> _PROBLEM TO WORK ON_:
From the start of the records through the line that contains "Campingbusse geeignet. Ihr", give every line as a JSON list of strings, one string per line, leaving out blank lines.

> _INPUT DATA_:
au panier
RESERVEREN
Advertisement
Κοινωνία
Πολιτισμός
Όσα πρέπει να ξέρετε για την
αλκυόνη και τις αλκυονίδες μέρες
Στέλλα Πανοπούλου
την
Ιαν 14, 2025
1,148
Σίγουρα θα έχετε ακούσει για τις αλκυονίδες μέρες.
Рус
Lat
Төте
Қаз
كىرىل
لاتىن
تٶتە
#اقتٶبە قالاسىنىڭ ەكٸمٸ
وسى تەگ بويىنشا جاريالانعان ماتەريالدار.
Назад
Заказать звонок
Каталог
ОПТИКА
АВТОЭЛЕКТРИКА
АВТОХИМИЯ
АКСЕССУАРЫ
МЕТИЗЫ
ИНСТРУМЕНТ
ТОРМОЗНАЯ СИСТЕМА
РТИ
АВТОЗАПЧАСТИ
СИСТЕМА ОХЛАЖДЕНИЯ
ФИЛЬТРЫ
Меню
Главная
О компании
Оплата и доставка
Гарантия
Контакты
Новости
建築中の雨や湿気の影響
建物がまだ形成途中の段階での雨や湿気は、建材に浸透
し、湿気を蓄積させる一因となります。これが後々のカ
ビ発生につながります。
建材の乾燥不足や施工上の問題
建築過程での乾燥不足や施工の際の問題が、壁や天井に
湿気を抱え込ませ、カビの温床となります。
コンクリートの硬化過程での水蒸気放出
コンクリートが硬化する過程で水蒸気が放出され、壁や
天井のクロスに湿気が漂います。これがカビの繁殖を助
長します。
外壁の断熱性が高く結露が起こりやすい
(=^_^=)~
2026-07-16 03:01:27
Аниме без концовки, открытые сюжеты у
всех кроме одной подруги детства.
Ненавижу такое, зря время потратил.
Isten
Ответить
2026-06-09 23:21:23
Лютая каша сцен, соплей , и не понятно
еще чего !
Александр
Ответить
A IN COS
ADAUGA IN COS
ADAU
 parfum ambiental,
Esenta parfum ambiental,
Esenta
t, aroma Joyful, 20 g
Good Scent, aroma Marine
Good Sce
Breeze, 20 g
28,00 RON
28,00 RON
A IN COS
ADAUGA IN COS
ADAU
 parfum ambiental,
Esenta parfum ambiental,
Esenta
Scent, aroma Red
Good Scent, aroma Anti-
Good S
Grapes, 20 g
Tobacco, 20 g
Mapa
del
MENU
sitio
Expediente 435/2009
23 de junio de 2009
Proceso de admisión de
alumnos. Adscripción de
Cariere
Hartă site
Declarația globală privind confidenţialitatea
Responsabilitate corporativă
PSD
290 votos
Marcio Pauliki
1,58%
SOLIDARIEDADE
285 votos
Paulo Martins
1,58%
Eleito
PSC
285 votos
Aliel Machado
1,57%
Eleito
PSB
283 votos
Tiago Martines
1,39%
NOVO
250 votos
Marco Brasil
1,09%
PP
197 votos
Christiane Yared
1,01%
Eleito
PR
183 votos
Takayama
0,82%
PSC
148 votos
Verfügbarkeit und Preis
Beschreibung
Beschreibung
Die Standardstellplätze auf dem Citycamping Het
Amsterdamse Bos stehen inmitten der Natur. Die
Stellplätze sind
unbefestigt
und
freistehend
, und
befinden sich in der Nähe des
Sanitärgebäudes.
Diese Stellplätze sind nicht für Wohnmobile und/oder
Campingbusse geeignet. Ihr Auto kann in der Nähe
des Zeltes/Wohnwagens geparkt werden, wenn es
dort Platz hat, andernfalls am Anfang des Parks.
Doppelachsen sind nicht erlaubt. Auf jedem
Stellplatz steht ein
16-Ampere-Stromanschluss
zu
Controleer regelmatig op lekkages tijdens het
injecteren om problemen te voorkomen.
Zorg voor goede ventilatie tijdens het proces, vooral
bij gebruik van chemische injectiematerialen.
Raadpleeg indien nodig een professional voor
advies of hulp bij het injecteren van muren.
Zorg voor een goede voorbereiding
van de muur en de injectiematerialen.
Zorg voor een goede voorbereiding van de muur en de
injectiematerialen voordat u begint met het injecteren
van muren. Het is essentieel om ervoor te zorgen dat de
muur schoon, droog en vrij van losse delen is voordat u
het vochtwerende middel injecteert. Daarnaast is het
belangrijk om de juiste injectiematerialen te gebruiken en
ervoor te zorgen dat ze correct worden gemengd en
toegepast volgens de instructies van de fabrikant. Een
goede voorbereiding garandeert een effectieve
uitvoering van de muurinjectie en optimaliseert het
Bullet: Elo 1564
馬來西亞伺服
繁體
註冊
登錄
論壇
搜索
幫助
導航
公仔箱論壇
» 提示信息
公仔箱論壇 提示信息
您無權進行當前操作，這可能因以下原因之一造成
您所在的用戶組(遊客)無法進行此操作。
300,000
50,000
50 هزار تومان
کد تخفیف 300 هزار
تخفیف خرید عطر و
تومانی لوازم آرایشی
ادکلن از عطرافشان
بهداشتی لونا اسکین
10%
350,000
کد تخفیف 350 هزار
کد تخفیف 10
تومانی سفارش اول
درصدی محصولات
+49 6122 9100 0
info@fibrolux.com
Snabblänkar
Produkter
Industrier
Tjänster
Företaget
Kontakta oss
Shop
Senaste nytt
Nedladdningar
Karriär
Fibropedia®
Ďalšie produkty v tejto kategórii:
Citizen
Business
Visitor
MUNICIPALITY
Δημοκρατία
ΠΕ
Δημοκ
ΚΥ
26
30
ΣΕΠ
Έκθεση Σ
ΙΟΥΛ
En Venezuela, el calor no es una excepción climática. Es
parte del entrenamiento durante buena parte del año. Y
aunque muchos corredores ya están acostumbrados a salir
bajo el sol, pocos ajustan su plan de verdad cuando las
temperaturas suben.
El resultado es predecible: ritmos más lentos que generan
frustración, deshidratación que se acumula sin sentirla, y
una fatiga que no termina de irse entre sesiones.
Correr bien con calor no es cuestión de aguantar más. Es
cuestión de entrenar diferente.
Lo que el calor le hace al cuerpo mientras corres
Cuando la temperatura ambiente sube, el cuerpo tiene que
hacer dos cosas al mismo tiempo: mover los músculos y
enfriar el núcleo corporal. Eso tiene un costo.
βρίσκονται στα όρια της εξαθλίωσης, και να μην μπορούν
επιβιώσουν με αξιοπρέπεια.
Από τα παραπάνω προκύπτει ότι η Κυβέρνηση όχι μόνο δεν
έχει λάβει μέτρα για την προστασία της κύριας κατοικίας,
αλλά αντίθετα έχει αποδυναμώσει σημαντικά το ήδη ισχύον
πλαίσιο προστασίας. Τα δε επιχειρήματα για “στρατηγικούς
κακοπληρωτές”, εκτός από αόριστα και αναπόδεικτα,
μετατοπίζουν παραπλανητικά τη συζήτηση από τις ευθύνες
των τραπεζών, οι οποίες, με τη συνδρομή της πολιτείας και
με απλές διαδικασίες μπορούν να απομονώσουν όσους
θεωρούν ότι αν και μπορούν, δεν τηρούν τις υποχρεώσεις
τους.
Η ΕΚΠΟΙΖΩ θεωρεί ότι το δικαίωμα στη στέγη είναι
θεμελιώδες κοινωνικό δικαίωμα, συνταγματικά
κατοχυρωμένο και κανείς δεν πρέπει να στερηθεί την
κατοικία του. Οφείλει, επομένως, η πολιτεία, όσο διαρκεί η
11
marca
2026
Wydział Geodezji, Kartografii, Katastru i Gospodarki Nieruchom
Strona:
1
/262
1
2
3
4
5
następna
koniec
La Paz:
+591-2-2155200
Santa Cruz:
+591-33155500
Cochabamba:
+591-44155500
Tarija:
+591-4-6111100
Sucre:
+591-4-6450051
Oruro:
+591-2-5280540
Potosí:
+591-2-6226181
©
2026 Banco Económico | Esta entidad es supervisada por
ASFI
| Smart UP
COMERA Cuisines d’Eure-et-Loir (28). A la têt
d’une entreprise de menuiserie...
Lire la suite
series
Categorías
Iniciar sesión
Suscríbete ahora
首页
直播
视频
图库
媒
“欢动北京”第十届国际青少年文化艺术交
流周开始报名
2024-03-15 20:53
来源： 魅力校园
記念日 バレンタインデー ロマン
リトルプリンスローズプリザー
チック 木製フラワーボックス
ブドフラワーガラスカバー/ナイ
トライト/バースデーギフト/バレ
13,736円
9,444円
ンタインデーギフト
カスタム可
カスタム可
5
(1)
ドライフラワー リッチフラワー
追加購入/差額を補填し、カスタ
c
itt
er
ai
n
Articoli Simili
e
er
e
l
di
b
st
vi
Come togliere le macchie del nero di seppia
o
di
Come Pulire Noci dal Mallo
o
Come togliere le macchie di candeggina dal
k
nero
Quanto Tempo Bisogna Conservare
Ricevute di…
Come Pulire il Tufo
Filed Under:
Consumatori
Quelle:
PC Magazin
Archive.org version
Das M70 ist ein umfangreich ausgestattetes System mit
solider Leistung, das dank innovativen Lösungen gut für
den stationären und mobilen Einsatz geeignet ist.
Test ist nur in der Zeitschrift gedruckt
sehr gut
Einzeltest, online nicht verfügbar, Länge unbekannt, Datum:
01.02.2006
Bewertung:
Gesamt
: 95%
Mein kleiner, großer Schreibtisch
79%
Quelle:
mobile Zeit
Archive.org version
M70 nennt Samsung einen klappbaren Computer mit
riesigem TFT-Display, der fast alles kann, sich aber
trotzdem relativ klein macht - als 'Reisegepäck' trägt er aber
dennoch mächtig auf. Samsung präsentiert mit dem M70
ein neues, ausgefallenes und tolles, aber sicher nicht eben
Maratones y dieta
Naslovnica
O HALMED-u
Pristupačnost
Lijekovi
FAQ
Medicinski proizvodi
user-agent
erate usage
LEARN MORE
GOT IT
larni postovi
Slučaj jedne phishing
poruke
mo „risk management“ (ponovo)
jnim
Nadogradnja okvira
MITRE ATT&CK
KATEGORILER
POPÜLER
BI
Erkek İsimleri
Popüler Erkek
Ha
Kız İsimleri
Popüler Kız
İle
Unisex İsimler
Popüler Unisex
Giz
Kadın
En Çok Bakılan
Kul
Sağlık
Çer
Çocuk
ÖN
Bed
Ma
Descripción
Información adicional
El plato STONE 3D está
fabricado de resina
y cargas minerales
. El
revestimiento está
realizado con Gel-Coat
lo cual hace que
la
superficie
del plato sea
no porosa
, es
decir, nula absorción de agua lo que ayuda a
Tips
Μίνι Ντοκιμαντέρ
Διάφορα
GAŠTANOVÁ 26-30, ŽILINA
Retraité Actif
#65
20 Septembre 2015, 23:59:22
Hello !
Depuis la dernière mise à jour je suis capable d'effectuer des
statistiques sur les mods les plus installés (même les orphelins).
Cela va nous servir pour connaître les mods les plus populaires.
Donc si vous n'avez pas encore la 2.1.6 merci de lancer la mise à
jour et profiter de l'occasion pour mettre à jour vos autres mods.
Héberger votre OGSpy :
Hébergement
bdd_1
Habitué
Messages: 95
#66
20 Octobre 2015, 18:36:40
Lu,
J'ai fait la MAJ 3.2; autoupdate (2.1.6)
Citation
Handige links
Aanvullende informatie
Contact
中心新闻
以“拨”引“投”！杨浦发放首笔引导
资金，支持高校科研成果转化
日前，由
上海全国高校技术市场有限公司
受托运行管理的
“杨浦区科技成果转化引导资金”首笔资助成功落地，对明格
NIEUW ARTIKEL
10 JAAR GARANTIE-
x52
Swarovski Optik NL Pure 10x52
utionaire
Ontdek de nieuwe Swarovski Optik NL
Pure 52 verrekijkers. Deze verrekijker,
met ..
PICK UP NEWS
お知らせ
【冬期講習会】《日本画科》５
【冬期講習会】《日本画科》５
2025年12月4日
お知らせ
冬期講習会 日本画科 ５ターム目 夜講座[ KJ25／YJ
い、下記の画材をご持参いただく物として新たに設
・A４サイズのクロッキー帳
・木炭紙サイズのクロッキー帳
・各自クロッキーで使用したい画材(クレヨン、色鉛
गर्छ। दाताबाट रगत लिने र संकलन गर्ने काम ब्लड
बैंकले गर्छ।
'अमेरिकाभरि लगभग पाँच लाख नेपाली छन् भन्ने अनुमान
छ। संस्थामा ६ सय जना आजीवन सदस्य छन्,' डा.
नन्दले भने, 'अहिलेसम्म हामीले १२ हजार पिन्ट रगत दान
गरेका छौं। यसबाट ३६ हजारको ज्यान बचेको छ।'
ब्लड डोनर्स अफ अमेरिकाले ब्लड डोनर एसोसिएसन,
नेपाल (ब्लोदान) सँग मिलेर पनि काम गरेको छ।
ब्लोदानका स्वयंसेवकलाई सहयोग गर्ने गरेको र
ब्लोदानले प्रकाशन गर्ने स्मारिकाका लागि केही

> _REPLY TO THE TASK_:
[
  "au panier",
  "RESERVEREN",
  "Advertisement",
  "Κοινωνία",
  "Πολιτισμός",
  "Όσα πρέπει να ξέρετε για την",
  "αλκυόνη και τις αλκυονίδες μέρες",
  "Στέλλα Πανοπούλου",
  "την",
  "Ιαν 14, 2025",
  "1,148",
  "Σίγουρα θα έχετε ακούσει για τις αλκυονίδες μέρες.",
  "Рус",
  "Lat",
  "Төте",
  "Қаз",
  "كىرىل",
  "لاتىن",
  "تٶتە",
  "#اقتٶبە قالاسىنىڭ ەكٸمٸ",
  "وسى تەگ بويىنشا جاريالانعان ماتەريالدار.",
  "Назад",
  "Заказать звонок",
  "Каталог",
  "ОПТИКА",
  "АВТОЭЛЕКТРИКА",
  "АВТОХИМИЯ",
  "АКСЕССУАРЫ",
  "МЕТИЗЫ",
  "ИНСТРУМЕНТ",
  "ТОРМОЗНАЯ СИСТЕМА",
  "РТИ",
  "АВТОЗАПЧАСТИ",
  "СИСТЕМА ОХЛАЖДЕНИЯ",
  "ФИЛЬТРЫ",
  "Меню",
  "Главная",
  "О компании",
  "Оплата и доставка",
  "Гарантия",
  "Контакты",
  "Новости",
  "建築中の雨や湿気の影響",
  "建物がまだ形成途中の段階での雨や湿気は、建材に浸透",
  "し、湿気を蓄積させる一因となります。これが後々のカ",
  "ビ発生につながります。",
  "建材の乾燥不足や施工上の問題",
  "建築過程での乾燥不足や施工の際の問題が、壁や天井に",
  "湿気を抱え込ませ、カビの温床となります。",
  "コンクリートの硬化過程での水蒸気放出",
  "コンクリートが硬化する過程で水蒸気が放出され、壁や",
  "天井のクロスに湿気が漂います。これがカビの繁殖を助",
  "長します。",
  "外壁の断熱性が高く結露が起こりやすい",
  "(=^_^=)~",
  "2026-07-16 03:01:27",
  "Аниме без концовки, открытые сюжеты у",
  "всех кроме одной подруги детства.",
  "Ненавижу такое, зря время потратил.",
  "Isten",
  "Ответить",
  "2026-06-09 23:21:23",
  "Лютая каша сцен, соплей , и не понятно",
  "еще чего !",
  "Александр",
  "Ответить",
  "A IN COS",
  "ADAUGA IN COS",
  "ADAU",
  " parfum ambiental,",
  "Esenta parfum ambiental,",
  "Esenta",
  "t, aroma Joyful, 20 g",
  "Good Scent, aroma Marine",
  "Good Sce",
  "Breeze, 20 g",
  "28,00 RON",
  "28,00 RON",
  "A IN COS",
  "ADAUGA IN COS",
  "ADAU",
  " parfum ambiental,",
  "Esenta parfum ambiental,",
  "Esenta",
  "Scent, aroma Red",
  "Good Scent, aroma Anti-",
  "Good S",
  "Grapes, 20 g",
  "Tobacco, 20 g",
  "Mapa",
  "del",
  "MENU",
  "sitio",
  "Expediente 435/2009",
  "23 de junio de 2009",
  "Proceso de admisión de",
  "alumnos. Adscripción de",
  "Cariere",
  "Hartă site",
  "Declarația globală privind confidenţialitatea",
  "Responsabilitate corporativă",
  "PSD",
  "290 votos",
  "Marcio Pauliki",
  "1,58%",
  "SOLIDARIEDADE",
  "285 votos",
  "Paulo Martins",
  "1,58%",
  "Eleito",
  "PSC",
  "285 votos",
  "Aliel Machado",
  "1,57%",
  "Eleito",
  "PSB",
  "283 votos",
  "Tiago Martines",
  "1,39%",
  "NOVO",
  "250 votos",
  "Marco Brasil",
  "1,09%",
  "PP",
  "197 votos",
  "Christiane Yared",
  "1,01%",
  "Eleito",
  "PR",
  "183 votos",
  "Takayama",
  "0,82%",
  "PSC",
  "148 votos",
  "Verfügbarkeit und Preis",
  "Beschreibung",
  "Beschreibung",
  "Die Standardstellplätze auf dem Citycamping Het",
  "Amsterdamse Bos stehen inmitten der Natur. Die",
  "Stellplätze sind",
  "unbefestigt",
  "und",
  "freistehend",
  ", und",
  "befinden sich in der Nähe des",
  "Sanitärgebäudes.",
  "Diese Stellplätze sind nicht für Wohnmobile und/oder",
  "Campingbusse geeignet. Ihr Auto kann in der Nähe"
]